De quand nous sommes allés en 2018 à la frontière avec la France, plus précisément à Clavière, encore plus précisément dans une sous-église occupée : Chez Jésus. Chez Jésus est né pour permettre aux voyageurs (alias migrants) de se reposer, de mieux se préparer à la traversée et d'avoir des informations sur ce qu'ils trouveraient de l'autre côté.

 

Chez Jésus a été créé pour lutter contre cette frontière et toutes les autres.

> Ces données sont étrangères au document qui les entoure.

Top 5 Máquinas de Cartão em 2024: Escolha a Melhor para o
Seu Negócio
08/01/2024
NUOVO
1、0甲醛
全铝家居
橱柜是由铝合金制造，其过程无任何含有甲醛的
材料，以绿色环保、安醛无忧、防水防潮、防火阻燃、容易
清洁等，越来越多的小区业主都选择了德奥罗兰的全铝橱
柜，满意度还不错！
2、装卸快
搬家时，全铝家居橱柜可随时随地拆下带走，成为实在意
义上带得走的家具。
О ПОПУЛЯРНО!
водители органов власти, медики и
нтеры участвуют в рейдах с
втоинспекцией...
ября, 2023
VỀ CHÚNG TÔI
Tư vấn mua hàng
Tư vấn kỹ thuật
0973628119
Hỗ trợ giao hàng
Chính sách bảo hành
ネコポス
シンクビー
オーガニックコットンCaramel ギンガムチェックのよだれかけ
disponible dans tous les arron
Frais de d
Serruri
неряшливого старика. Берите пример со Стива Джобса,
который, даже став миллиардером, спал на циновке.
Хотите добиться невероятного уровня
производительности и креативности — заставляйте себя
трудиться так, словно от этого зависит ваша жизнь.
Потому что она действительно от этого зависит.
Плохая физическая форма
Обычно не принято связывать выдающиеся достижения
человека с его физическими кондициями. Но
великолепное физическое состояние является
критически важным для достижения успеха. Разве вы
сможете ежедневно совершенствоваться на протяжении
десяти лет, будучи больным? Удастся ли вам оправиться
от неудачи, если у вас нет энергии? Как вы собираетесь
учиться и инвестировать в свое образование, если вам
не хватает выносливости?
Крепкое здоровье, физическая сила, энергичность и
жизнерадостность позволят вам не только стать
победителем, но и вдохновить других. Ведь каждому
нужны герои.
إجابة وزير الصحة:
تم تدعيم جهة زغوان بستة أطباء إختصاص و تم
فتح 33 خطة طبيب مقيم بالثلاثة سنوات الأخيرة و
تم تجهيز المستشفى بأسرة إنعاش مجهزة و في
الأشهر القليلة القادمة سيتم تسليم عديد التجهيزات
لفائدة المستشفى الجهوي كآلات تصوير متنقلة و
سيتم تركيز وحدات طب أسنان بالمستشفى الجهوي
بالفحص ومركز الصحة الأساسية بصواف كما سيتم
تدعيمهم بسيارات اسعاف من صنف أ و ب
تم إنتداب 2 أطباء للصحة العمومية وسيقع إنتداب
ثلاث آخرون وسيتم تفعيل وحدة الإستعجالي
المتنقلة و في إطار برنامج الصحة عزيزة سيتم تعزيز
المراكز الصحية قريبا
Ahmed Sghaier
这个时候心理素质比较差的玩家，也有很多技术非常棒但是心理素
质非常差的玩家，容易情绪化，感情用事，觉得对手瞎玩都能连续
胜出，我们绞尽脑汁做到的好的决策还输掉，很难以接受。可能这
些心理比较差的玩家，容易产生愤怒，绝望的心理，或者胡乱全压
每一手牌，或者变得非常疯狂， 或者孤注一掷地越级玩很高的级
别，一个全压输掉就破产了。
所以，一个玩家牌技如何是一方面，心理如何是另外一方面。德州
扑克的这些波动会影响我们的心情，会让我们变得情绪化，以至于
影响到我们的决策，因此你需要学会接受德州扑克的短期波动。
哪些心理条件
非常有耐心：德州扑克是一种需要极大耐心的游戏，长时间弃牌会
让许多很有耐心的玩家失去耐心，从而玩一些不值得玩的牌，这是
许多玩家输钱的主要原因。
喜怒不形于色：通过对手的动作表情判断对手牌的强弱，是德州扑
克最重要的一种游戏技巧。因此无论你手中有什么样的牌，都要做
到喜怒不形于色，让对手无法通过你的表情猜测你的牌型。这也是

Un lieu libre, actif, horizontal et autogéré, un lieu de discussion et d'action, de rencontre, de combat, de rire, de pleure et de fête.

 

Nous n'y sommes pas allés pour chercher l'inspiration, nous y sommes allés parce que nous avions entendu des histoires et que nous voulions voir de nos propres yeux et de nos propres mains.

 

Une fois sur place, des dizaines d'histoires frontalières, des centaines de questions, des heures de discussions et de réflexions nous sont tombées dessus et, après quelques mois, Calcinacci est devenu une nécessité.

 

Une enquête de Stefano Liberti (Les seigneurs de la nourriture), l'expérience de Chez Jésus (à Clavière) et dans les camps de réfugiés Rohingya au Bangladesh, les discussions interminables autour de cafés ou de verres de vin, le récit ethno-biographique d'un voyageur illégal (Je suis frontière), les dizaines de voyageurs que nous avons rencontrés. Fragments d'histoires, discussions, livres, voyages, débris de mur, Calcinacci.